Beantworte die folgenden Fragen anhand der Filmbeschreibung.
1. Wer führte bei dem Film Regie?
2. An welchem Ort beginnt die Begleitung der Nationalmannschaft?
3. Welchen Platz erreichte die Mannschaft zum Abschluss der WM?

Dokument
══════════
Herstellungsland: Deutschland / 2006

Regie: Sönke Wortmann

Mitwirkende: Timo Hildebrand, Oliver Kahn, Jens Lehmann, Arne Friedrich, Robert Huth, Marcell Jansen, Philipp Lahm, Per Mertesacker, Christoph Metzelder, Jens Nowotny, Michael Ballack, Tim Borowski u. A.
Angefangen beim Regenerations-Trainingslager auf Sardinien bis hin zur großen Abschlussfeier auf der Berliner Fanmeile begleitet Regisseur Sönke Wortmann die deutsche Fußball-Nationalmannschaft beim großen Abenteuer WM 2006 im eigenen Land. Mit seiner Kamera ist er immer ganz nah dabei, egal ob Kabinenansprache, Mannschaftssitzung, Trainingseinheit oder Treffen mit der Bundeskanzlerin. Der Zuschauer erlebt so noch einmal aus einer anderen Perspektive die Trauer nach der Halbfinalniederlage, aber vielmehr die Euphorie nach den vorherigen siegreichen Spielen und die Freude nach dem erfolgreichen WM-Abschluss mit dem dritten Platz.
══════════
Datenübersicht
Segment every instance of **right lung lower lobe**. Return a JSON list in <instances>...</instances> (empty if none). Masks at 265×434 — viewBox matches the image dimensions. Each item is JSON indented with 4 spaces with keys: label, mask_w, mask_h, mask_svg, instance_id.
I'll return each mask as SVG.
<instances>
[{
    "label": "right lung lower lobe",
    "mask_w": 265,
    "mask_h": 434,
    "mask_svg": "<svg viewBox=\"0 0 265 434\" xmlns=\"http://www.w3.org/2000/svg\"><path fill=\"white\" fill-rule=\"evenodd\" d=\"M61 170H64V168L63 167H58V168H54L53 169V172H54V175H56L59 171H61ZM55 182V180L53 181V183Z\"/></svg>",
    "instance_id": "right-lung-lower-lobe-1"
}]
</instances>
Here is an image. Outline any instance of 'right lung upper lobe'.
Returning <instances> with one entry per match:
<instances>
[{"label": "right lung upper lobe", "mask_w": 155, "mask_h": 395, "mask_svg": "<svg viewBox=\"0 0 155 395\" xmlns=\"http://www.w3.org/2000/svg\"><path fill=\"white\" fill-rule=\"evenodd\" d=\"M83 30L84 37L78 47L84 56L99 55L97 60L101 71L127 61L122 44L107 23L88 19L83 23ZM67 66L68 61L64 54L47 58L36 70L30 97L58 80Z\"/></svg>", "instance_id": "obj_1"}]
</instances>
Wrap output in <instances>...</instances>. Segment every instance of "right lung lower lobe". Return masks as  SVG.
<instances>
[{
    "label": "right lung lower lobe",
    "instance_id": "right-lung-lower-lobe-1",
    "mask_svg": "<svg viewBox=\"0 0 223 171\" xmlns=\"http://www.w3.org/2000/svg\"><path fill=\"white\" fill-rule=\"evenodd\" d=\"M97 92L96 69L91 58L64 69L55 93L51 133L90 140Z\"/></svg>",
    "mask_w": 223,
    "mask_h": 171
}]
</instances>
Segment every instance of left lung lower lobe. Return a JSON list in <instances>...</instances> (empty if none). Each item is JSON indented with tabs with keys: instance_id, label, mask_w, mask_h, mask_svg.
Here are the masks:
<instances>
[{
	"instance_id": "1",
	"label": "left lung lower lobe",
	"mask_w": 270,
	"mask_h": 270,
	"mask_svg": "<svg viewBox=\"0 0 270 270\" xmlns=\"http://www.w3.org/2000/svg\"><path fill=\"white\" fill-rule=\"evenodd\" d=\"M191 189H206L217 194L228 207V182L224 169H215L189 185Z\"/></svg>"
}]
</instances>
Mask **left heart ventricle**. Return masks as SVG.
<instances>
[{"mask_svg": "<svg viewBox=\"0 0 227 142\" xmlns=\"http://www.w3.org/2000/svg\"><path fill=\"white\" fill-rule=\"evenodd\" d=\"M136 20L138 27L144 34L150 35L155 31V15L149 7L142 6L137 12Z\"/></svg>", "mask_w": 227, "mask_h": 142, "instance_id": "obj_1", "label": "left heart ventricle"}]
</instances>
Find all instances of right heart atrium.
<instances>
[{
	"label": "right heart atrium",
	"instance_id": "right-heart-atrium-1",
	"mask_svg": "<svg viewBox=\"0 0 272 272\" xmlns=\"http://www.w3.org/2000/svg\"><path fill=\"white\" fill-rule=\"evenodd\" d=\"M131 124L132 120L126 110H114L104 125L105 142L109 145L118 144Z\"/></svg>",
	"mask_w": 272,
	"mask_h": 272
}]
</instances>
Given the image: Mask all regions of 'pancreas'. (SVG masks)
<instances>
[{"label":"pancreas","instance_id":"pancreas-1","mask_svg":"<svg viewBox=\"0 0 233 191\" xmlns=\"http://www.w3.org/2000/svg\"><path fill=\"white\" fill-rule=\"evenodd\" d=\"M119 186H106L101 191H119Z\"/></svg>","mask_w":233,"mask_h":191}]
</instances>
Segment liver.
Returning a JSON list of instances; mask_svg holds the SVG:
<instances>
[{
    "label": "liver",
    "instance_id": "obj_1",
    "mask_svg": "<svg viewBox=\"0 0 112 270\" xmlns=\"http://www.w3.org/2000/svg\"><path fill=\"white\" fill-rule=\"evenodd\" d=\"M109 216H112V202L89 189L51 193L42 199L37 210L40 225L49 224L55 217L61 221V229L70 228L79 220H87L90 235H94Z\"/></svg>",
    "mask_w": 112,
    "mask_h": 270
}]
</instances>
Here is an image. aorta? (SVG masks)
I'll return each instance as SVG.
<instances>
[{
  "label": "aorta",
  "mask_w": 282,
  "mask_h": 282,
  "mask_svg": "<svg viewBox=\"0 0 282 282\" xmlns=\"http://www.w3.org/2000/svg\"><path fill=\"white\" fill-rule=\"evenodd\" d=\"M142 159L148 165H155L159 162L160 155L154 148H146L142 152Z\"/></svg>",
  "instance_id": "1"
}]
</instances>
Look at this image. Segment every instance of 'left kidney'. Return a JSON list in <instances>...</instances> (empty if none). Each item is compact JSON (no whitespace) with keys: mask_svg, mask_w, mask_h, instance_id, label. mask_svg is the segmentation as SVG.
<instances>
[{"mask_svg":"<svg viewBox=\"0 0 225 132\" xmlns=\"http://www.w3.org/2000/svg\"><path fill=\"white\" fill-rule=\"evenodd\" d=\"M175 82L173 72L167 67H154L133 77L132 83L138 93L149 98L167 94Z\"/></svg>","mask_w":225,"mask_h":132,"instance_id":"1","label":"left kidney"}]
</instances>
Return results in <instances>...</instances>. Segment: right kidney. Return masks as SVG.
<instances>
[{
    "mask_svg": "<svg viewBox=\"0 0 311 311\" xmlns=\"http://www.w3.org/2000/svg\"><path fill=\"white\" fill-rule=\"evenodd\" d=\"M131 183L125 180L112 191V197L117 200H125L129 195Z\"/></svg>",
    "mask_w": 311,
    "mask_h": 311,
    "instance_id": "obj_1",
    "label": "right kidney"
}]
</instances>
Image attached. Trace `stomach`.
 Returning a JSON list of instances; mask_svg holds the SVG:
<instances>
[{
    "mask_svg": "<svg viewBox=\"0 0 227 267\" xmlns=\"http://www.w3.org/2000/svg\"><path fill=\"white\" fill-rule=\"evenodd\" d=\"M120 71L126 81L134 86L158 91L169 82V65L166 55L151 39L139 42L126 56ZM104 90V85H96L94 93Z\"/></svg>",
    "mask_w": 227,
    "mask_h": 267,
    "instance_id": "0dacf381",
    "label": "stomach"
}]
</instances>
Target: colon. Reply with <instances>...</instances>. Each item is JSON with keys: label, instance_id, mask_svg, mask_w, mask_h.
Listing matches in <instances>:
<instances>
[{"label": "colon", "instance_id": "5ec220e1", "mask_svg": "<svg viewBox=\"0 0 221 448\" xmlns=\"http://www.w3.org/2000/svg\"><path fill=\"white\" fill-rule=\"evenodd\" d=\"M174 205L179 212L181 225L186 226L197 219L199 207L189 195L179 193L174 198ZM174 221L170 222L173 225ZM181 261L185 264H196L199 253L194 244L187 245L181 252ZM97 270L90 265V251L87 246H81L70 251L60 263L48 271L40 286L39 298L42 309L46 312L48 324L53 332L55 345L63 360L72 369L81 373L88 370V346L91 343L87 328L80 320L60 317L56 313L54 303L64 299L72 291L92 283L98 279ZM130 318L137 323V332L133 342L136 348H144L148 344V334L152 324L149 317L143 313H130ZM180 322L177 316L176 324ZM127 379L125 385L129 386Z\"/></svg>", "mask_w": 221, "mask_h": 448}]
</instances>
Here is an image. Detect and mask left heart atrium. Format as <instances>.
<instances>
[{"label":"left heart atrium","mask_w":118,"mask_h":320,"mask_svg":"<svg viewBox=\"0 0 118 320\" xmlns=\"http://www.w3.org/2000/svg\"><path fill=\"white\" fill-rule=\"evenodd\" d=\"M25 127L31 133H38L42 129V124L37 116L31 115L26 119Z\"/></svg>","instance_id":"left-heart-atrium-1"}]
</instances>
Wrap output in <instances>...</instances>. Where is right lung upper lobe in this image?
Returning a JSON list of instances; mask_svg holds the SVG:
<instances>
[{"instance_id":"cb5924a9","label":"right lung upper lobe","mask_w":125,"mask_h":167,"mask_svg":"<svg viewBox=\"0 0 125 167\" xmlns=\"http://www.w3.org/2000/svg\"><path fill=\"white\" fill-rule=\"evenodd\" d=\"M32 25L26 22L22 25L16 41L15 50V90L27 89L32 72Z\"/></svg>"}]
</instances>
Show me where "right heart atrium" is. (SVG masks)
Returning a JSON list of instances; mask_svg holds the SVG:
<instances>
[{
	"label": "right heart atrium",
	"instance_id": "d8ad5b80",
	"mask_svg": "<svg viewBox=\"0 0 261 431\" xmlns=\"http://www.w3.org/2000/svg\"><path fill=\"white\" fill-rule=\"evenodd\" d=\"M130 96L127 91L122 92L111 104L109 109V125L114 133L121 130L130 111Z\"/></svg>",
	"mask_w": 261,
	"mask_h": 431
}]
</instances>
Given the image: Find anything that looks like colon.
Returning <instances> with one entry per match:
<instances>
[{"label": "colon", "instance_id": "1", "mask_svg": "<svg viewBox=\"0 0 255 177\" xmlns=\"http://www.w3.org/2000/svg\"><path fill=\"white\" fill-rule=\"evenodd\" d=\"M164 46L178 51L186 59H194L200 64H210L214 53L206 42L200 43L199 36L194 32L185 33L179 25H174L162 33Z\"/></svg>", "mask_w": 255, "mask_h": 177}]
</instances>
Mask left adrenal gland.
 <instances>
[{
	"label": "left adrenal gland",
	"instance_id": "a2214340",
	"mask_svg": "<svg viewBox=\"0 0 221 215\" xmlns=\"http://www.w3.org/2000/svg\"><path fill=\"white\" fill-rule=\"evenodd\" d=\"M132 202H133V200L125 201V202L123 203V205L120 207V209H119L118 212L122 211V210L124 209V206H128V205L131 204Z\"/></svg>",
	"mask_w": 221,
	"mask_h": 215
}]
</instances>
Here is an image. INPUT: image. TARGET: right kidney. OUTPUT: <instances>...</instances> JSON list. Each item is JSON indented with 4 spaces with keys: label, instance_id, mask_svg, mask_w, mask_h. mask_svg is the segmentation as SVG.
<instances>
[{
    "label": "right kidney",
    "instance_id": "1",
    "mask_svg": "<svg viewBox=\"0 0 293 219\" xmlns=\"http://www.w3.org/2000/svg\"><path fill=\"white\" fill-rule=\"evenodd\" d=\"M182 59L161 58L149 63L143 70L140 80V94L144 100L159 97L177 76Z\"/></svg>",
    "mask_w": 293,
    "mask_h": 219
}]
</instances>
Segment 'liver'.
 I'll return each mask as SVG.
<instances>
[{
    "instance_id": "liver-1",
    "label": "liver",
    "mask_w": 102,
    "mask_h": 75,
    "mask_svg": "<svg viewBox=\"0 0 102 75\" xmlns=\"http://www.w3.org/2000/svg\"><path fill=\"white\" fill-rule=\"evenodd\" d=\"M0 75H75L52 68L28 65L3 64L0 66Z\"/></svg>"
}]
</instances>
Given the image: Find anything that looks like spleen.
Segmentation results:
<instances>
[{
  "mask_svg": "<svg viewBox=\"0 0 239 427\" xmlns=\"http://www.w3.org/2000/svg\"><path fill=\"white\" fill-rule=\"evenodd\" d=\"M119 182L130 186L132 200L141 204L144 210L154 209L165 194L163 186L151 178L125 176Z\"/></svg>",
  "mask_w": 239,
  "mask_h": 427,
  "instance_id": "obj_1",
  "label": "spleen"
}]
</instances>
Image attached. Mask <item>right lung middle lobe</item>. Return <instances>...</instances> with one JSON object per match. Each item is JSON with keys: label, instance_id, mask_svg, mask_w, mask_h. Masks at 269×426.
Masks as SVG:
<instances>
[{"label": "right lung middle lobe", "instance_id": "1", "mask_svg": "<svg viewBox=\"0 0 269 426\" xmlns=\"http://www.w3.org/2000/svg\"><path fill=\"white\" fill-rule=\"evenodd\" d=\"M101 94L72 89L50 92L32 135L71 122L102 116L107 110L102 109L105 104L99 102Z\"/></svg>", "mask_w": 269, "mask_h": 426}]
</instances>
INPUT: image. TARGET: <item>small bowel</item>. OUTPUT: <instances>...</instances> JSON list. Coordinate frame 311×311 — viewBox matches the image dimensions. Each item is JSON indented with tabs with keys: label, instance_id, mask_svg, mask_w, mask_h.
══════════
Erwartete Antwort
1. Sönke Wortmann
2. Im Regenerations-Trainingslager auf Sardinien
3. Den dritten Platz